C'est mal parti pour l'équipe de Suisse, menée 0-1 par la Pologne à la mi-temps du huitième de finale de l'Euro 2016 disputé à Saint-Etienne. Les Polonais ont peut-être fait le plus dur face à une équipe de Suisse qui a toujours autant de peine à se montrer dangereuse et qui, contrairement à la France, semble avoir retrouvé la nervosité du premier match contre l'Albanie.

Dans le public du stade Geoffroy-Guichard, impossible de distinguer les supporters rouge et blanc de la Suisse des fans blanc et rouge de la Pologne. Sur le terrain, tout est clair: La Suisse en rouge, la Pologne en blanc. Et une équipe, la Pologne, qui presse, et l'autre qui subit.

Une statistique établie sur les trois premiers matchs n'avait pas échappé à l'entraîneur polonais Adam Nawalka: La Suisse perd beaucoup de duels défensifs (53 sur 101 disputés) alors que la Pologne en gagne un nombre appréciable en attaque (47 sur 92). Le 48e survint après trente secondes de jeu: Lewandowski pressait Djourou aux abords des seize mètres et récupérait la balle. Attentif, Yann Sommer était déjà au devant du buteur polonais et put renvoyer son tir. Milik le récupéra mais manqua à vingt mètres le but suisse déserté. La Nati s'en sortait bien. Mais il lui fallut encore dix bonnes minutes, et une jolie action côté gauche de Mehmedi-Shaqiri-Dzemaïli, pour sortir la tête de l'eau.

Petit à petit, le match s'ouvre et les occasions apparaissent, Bien servi en profondeur, l'ancien Sédunois Kamil Grosicki est pris en tenaille par la défense centrale helvétique mais il tente instantanément un lob lointain qui manque de précision. Un corner de Milik trouve la tête de Krychowiack (29e). Devant l'autre but, Fabian Schär obtient un bon ballon sur corner mais il veut sans doute trop bien faire et écrase sa tête piquée (35e).

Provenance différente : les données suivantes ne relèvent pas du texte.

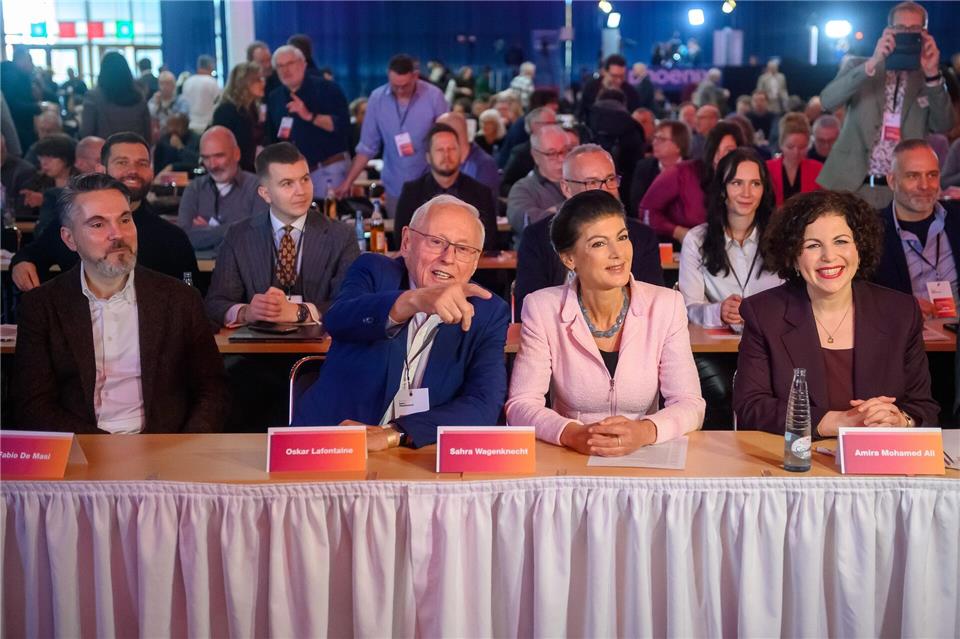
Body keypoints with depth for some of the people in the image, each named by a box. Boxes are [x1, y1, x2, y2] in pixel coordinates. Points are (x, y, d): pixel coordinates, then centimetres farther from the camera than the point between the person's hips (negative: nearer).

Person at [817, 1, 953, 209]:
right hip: (850, 186, -1)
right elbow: (828, 101, -11)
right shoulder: (858, 66, 6)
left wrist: (932, 75, -13)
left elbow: (943, 127, -3)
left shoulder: (929, 79, 10)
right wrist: (872, 63, -19)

Trois minutes plus tard, une frappe déviée de Dzemaïli oblige le gardien Fabianski à un arrêt difficile. Corner côté droit. Ricardo Rodriguez traverse tout le terrain pour venir le tirer. Le latéral gauche n'est ni replacé ni remplacé sur le contre polonais qui suit. Grosicki a un contre favorable et centre fort. Milik laisse parler derrière pour Blaszczykowski, tout seul, qui place le ballon entre les jambes de Yann Sommer (0-1).